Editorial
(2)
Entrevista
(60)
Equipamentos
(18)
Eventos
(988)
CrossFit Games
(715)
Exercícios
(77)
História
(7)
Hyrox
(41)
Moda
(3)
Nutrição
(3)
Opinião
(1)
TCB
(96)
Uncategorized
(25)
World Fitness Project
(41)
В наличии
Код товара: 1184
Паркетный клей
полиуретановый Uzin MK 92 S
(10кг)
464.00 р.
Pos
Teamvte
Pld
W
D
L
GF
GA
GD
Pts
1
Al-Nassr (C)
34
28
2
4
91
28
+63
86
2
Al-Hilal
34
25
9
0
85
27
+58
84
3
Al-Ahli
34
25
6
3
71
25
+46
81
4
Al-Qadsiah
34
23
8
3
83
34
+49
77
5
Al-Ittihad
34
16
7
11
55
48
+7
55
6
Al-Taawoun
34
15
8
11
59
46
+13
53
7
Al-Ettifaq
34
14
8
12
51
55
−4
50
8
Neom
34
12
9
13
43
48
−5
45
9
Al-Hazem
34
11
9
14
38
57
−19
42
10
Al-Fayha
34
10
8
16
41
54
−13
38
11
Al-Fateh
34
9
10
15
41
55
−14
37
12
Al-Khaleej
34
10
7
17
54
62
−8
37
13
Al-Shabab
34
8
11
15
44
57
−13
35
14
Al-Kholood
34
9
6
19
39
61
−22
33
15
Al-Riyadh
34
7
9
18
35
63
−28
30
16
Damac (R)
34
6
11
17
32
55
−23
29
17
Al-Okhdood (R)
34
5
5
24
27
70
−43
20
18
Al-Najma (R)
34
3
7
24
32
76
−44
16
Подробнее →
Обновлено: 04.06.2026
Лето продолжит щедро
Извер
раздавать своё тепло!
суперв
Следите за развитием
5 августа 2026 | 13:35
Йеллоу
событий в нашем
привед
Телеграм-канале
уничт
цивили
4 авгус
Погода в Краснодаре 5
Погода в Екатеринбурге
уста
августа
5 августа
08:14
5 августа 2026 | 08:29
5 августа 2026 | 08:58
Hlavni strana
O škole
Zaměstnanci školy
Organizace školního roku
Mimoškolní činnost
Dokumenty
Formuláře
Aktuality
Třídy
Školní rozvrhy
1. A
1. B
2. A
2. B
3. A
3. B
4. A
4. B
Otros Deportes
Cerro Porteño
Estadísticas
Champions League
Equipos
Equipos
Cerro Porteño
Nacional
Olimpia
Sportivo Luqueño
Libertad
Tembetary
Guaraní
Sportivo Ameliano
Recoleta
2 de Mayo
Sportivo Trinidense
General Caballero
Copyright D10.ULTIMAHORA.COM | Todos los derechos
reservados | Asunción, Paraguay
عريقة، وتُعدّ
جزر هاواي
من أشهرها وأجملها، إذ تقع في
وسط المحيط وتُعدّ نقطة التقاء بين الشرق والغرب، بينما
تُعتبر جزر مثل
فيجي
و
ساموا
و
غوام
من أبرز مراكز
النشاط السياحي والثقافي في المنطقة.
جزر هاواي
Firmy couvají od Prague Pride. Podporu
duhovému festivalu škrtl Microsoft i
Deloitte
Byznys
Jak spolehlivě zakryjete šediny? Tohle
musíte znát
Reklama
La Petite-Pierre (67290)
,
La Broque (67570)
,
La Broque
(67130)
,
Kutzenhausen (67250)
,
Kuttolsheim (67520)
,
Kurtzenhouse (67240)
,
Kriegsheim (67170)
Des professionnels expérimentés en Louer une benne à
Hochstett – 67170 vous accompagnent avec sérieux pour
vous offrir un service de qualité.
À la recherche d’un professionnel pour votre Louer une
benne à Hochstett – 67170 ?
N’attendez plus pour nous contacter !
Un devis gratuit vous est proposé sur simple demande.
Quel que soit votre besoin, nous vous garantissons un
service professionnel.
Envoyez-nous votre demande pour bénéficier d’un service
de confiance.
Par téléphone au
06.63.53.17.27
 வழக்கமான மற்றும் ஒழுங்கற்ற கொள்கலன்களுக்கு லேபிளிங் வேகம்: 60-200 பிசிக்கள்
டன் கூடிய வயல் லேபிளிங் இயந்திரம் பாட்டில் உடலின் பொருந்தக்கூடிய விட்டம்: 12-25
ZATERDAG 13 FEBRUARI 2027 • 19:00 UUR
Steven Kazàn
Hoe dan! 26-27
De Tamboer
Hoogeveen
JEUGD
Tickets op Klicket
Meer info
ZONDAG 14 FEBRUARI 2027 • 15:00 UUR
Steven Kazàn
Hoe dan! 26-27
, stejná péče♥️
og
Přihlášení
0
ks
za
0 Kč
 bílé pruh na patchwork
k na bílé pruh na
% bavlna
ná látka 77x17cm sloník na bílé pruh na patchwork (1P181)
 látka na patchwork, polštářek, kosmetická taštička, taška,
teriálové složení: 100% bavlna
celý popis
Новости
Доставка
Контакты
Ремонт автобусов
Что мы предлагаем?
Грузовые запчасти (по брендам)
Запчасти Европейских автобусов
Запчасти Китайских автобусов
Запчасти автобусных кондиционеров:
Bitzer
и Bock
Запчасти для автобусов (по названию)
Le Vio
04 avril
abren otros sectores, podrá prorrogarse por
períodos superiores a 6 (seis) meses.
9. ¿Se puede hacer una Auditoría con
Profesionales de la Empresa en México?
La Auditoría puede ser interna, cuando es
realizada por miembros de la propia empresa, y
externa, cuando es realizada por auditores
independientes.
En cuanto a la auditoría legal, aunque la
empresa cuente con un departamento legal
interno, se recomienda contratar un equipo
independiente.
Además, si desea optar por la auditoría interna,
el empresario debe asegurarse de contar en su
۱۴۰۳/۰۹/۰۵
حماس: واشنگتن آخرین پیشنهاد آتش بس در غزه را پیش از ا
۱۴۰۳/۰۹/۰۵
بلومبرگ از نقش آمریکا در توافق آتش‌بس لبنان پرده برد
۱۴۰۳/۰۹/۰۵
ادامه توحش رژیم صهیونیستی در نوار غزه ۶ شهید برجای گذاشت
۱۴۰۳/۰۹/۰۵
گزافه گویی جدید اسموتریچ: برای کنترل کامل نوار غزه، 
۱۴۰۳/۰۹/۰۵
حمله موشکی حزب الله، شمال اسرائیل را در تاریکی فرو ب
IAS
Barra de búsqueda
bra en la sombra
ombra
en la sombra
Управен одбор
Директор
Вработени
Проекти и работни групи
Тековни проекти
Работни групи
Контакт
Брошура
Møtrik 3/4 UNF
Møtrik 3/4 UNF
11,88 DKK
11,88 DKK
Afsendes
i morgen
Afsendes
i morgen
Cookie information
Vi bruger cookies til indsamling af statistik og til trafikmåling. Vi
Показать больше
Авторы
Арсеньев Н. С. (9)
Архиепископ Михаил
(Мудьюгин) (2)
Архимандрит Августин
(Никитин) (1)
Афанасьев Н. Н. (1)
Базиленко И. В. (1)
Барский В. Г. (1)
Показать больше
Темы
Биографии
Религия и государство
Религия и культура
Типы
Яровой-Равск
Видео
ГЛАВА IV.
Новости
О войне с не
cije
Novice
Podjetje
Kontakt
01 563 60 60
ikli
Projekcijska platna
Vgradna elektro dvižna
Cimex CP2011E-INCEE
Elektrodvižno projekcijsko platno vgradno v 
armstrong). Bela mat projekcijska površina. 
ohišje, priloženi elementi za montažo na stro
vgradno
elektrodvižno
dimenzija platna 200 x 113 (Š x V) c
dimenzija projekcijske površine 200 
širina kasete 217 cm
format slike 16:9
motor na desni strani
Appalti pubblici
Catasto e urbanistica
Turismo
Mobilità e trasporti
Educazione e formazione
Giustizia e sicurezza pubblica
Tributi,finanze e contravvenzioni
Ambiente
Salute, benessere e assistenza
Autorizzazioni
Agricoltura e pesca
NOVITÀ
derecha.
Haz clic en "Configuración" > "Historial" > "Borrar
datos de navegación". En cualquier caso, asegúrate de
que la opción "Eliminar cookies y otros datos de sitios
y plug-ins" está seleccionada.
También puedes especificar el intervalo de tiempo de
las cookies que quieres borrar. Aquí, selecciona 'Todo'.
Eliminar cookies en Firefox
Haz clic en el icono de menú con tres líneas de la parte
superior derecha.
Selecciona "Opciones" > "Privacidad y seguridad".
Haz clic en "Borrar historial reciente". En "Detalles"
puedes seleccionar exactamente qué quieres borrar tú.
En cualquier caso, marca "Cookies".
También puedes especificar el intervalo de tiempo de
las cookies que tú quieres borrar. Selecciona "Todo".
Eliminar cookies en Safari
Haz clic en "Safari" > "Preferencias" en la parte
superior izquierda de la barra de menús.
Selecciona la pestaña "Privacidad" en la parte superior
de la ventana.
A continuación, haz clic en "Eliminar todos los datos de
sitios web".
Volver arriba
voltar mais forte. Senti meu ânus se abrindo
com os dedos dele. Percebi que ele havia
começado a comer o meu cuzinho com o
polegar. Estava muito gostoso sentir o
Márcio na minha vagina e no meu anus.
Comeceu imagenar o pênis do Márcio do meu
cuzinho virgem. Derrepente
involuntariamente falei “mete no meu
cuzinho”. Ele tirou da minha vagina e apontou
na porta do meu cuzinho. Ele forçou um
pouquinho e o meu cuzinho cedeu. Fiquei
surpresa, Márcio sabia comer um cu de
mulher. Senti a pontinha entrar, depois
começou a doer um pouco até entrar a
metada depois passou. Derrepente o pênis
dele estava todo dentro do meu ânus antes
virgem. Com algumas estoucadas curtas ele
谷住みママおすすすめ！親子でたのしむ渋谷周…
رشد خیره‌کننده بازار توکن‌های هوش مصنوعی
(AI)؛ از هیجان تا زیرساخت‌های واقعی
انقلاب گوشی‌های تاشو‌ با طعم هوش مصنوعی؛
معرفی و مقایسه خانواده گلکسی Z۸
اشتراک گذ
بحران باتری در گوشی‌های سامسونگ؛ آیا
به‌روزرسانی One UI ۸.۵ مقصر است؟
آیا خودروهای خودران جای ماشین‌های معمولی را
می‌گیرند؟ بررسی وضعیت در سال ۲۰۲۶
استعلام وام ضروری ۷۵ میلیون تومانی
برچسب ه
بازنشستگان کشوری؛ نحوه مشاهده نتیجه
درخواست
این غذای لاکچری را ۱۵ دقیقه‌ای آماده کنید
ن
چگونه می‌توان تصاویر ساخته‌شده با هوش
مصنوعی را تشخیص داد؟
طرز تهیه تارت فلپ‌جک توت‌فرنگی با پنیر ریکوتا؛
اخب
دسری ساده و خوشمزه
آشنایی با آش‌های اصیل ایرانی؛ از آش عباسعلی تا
--------------------------------------------------
- [EXERCISE DETAILS]:
Which lines in the entries above contain the word "interna"? Copy each of those lines in full.

- [OUTPUT BELOW]:
La Auditoría puede ser interna, cuando es
Además, si desea optar por la auditoría interna,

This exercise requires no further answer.